Quelque chose de cocasse s’est dressé sur le sentier de la guerre emprunté par les États-Unis et l’Iran : Téhéran vient de comprendre qu’il ne faisait pas le poids. Jusqu’à la semaine dernière, l’Iran menait une quasi-guerre, avec des attaques contre des pétroliers internationaux et des installations pétrolières saoudiennes. La confiance régnait d’autant plus à Téhéran que tous les experts signalaient que l’Iran était en train de “gagner la bataille du Moyen-Orient”.

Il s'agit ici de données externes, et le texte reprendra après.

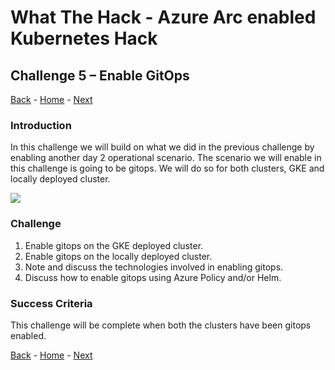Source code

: # What The Hack - Azure Arc enabled Kubernetes Hack

## Challenge 5 – Enable GitOps
[Back](challenge04.md) - [Home](../readme.md) - [Next](challenge06.md)

### Introduction

In this challenge we will build on what we did in the previous challenge by enabling another day 2 operational scenario. The scenario we will enable in this challenge is going to be gitops. We will do so for both clusters, GKE and locally deployed cluster.

 ![](../img/image7.png)

### Challenge
1. Enable gitops on the GKE deployed cluster.
2. Enable gitops on the locally deployed cluster.
3. Note and discuss the technologies involved in enabling gitops.
4. Discuss how to enable gitops using Azure Policy and/or Helm.

### Success Criteria
This challenge will be complete when both the clusters have been gitops enabled.

[Back](challenge04.md) - [Home](../readme.md) - [Next](challenge06.md)
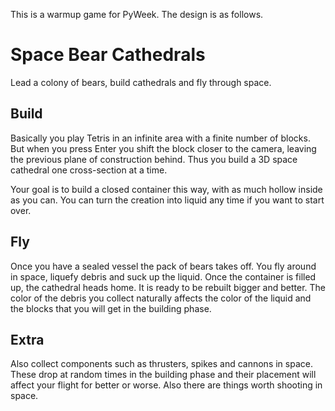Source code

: This is a warmup game for PyWeek. The design is as follows.

Space Bear Cathedrals
=====================

Lead a colony of bears, build cathedrals and fly through space.

Build
-----

Basically you play Tetris in an infinite area with a finite number of blocks. But when you press Enter you shift the block closer to the camera, leaving the previous plane of construction behind. Thus you build a 3D space cathedral one cross-section at a time.

Your goal is to build a closed container this way, with as much hollow inside as you can. You can turn the creation into liquid any time if you want to start over.

Fly
---

Once you have a sealed vessel the pack of bears takes off. You fly around in space, liquefy debris and suck up the liquid. Once the container is filled up, the cathedral heads home. It is ready to be rebuilt bigger and better. The color of the debris you collect naturally affects the color of the liquid and the blocks that you will get in the building phase.

Extra
-----
Also collect components such as thrusters, spikes and cannons in space. These drop at random times in the building phase and their placement will affect your flight for better or worse. Also there are things worth shooting in space.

Ce que l’Iran a appris la semaine passée dans son face-à-face avec les États-Unis est une dure leçon de géopolitique : on ne peut pas être une puissance régionale, et encore moins une puissance mondiale, si on ne dispose pas de l’économie et de la technologie nécessaires pour asseoir cette ambition. Les milices, les vedettes militaires et même les drones les plus sophistiqués ne mènent à rien.

Un effort de guerre insoutenable à long terme

Être une véritable puissance, cela signifie pouvoir subventionner des alliés, investir des ressources financières considérables dans une industrie d’armement et développer les armes de haute technologie que nécessitent les guerres d’aujourd’hui. Or, tout cela exige un effort financier qu’une économie de deuxième ordre comme celle de l’Iran ne peut soutenir sur le long terme.

Les sanctions imposées par Donald Trump ont coûté très cher à l’économie iranienne. Le Fonds monétaire international (FMI) estime que le PIB iranien diminuera de 9,5 % en 2020. Mais même si Trump n’avait pas agi de la sorte, Téhéran aurait eu du mal à maintenir sa tendance à vouloir s'étendre au delà de ses frontières.